Towards ParlaMint-DE: Improving the Interoperability of the GermaParl Corpus of Plenary Protocols of the German Bundestag
Proceedings of the ParlaCLARIN V Workshop on Interoperability, Multilinguality, and Multimodality in Parliamentary Corpora
Abstract
With the number of machine-readable corpora of plenary protocols continuously increasing, concerns about the potentials of harmonisation and shared encoding standards gain prominence. Interoperability of corpora can contribute to innovative research, in particular when comparative analyses are concerned. The ParlaMint encoding schema introduced by CLARIN provides comprehensive guidelines towards this goal. This contribution shows how GermaParl, a large corpus of plenary protocols of the German Bundestag, is transformed from a TEI-inspired XML format to the ParlaMint encoding schema.
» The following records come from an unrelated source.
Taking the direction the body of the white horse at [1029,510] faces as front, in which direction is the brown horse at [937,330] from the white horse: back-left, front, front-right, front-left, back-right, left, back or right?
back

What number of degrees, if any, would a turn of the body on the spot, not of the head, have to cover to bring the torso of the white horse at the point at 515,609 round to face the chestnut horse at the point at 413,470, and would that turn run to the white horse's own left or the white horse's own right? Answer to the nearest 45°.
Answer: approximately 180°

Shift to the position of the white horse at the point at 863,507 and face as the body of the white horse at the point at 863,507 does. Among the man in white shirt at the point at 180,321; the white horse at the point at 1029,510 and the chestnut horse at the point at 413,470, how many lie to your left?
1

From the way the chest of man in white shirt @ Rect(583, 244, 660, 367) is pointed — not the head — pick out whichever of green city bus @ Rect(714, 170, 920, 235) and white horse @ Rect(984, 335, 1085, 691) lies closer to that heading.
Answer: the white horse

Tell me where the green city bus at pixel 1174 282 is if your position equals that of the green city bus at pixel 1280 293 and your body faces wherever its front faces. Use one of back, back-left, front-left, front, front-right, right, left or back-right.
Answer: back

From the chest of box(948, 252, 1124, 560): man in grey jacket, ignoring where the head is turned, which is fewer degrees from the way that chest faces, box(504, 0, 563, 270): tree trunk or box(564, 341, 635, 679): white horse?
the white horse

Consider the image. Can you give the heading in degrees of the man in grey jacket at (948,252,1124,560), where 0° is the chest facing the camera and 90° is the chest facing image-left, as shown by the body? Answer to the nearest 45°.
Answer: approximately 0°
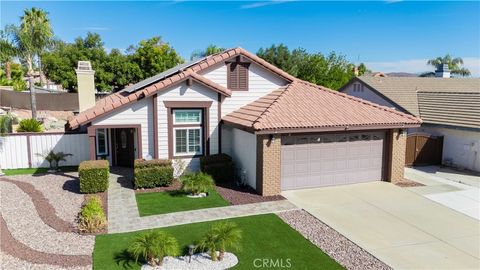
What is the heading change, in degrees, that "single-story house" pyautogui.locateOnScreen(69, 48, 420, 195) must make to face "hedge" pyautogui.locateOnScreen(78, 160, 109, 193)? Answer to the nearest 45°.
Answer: approximately 90° to its right

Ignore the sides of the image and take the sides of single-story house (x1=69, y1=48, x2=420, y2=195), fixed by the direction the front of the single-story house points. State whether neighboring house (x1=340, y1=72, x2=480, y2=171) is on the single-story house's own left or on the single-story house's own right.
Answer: on the single-story house's own left

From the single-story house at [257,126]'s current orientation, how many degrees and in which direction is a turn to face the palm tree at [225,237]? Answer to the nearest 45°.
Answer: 0° — it already faces it

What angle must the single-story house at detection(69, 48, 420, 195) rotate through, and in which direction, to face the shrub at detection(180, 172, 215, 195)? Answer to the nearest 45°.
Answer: approximately 45° to its right

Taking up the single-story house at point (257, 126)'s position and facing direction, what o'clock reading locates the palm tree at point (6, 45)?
The palm tree is roughly at 4 o'clock from the single-story house.

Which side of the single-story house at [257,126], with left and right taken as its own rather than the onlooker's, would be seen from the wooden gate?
left

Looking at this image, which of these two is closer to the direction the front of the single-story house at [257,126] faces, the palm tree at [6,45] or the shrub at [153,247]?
the shrub

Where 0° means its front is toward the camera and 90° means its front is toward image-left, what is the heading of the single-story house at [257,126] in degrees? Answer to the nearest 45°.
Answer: approximately 0°
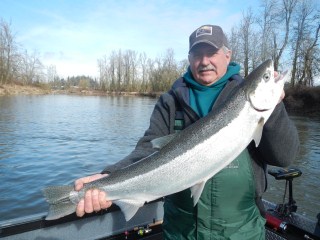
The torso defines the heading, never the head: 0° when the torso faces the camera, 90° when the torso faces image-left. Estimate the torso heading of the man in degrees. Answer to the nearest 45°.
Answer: approximately 0°
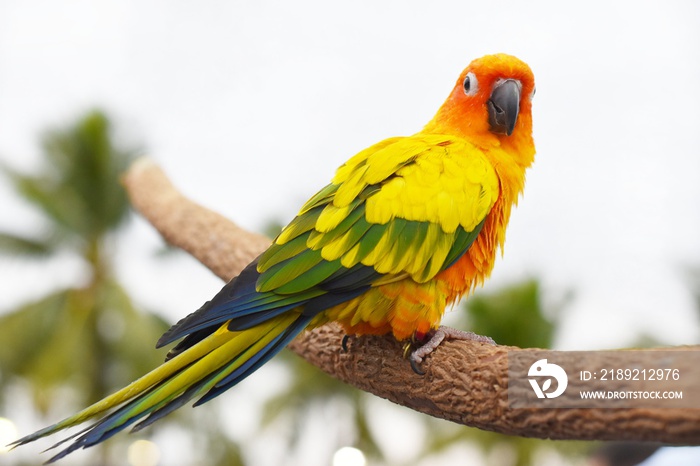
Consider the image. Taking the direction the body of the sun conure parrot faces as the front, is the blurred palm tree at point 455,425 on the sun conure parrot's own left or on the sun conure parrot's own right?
on the sun conure parrot's own left

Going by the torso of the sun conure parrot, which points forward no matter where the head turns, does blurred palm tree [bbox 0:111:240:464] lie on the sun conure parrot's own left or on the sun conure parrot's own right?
on the sun conure parrot's own left

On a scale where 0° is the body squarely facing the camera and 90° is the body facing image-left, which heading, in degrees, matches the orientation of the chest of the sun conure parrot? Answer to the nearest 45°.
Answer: approximately 270°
Based on previous work, this paper presents an adjusted preparation pipeline and discusses challenges of advancing an established resource into a new data format. The prospective ParlaMint-DE corpus will make the plenary debates in Germany from 1949 to 2025 available in a highly interoperable data format. Clear documentation and taxonomies increase the usefulness of the resource in comparative analyses, whereas additional metadata and linguistic annotation broaden its general applicability.